Um 5:25 Uhr gebiete ich meinem Wecker Einhalt. Das beherrsche ich selbstredend im Schlaf. Gestern waren Gitti und ich mit Freunden aus. Jetzt möchte mein Körper dringend noch ein bisschen schlafen, und mein Geist mag weiter vom gestrigen Abend träumen. Ich schlafe wieder ein. Das ist jedenfalls die einzige Erklärung, die mir einfällt. So muss es gewesen sein.
Ein paar Minuten später beginnt der Teil des Tages, an den ich mich erinnern kann.
Das Schlafzimmer ist hell erleuchtet. Aus kleinen Augen sehe ich Gitti, die mit dem Smartphone in der Hand herumläuft. Sie sagt: „Wir haben Stromausfall.“ Dann verlässt sie den Raum. Bald verhallen ihre Schritte.
Mein Geist bemüht sich darum, die erhaltene Information zu verarbeiten. Wieso ist das Licht an, wenn es keinen Strom gibt? Wäre ich schon richtig wach, so wüsste ich eine gute Antwort. Ich bin aber noch etwas verpeilt, und ich brauche Zeit, um den Wachzustand vollständig erreichen zu können. Ganz kurz falle ich in den Schlaf zurück, aber dann erlange ich doch wieder das Bewusstsein. Ich liege im Bett, gähne, versuche, meine Glieder zu strecken und reibe mir die Augen. Ich richte mich etwas auf. Das Licht der Deckenlampe ist eindeutig hell. Sehr hell. Gitti ist noch nicht zurück. Ratlos sinke ich zurück in die Arme des warmen Bettes.

*AUFGABENSTELLUNG*. Schreibe den Text über den Stromausfall vollständig und wortgetreu ab. Die Einträge werden hier nicht gebraucht.

*GEGEBENE ANGABEN*.
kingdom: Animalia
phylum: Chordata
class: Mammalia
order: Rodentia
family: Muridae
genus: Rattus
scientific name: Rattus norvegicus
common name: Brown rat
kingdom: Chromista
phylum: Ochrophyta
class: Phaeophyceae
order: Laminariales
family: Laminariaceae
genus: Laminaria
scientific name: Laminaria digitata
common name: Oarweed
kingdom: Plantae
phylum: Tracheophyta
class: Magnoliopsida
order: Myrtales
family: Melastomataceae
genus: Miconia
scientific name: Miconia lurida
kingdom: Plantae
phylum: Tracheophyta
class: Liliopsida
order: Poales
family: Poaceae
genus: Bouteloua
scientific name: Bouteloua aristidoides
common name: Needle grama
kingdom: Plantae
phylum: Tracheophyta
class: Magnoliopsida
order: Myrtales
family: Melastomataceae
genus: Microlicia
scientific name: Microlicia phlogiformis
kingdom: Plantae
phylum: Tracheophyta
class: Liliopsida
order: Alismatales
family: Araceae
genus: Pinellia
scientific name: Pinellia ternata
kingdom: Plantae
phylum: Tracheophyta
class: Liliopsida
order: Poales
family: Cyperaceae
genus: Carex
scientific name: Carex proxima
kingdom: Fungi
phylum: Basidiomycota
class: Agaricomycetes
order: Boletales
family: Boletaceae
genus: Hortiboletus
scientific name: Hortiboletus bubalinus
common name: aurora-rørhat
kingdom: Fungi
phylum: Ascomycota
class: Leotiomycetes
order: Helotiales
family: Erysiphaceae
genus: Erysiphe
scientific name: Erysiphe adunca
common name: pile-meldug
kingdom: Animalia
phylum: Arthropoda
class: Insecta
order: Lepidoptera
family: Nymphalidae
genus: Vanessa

*LÖSUNG*.
Um 5:25 Uhr gebiete ich meinem Wecker Einhalt. Das beherrsche ich selbstredend im Schlaf. Gestern waren Gitti und ich mit Freunden aus. Jetzt möchte mein Körper dringend noch ein bisschen schlafen, und mein Geist mag weiter vom gestrigen Abend träumen. Ich schlafe wieder ein. Das ist jedenfalls die einzige Erklärung, die mir einfällt. So muss es gewesen sein.
Ein paar Minuten später beginnt der Teil des Tages, an den ich mich erinnern kann.
Das Schlafzimmer ist hell erleuchtet. Aus kleinen Augen sehe ich Gitti, die mit dem Smartphone in der Hand herumläuft. Sie sagt: „Wir haben Stromausfall.“ Dann verlässt sie den Raum. Bald verhallen ihre Schritte.
Mein Geist bemüht sich darum, die erhaltene Information zu verarbeiten. Wieso ist das Licht an, wenn es keinen Strom gibt? Wäre ich schon richtig wach, so wüsste ich eine gute Antwort. Ich bin aber noch etwas verpeilt, und ich brauche Zeit, um den Wachzustand vollständig erreichen zu können. Ganz kurz falle ich in den Schlaf zurück, aber dann erlange ich doch wieder das Bewusstsein. Ich liege im Bett, gähne, versuche, meine Glieder zu strecken und reibe mir die Augen. Ich richte mich etwas auf. Das Licht der Deckenlampe ist eindeutig hell. Sehr hell. Gitti ist noch nicht zurück. Ratlos sinke ich zurück in die Arme des warmen Bettes.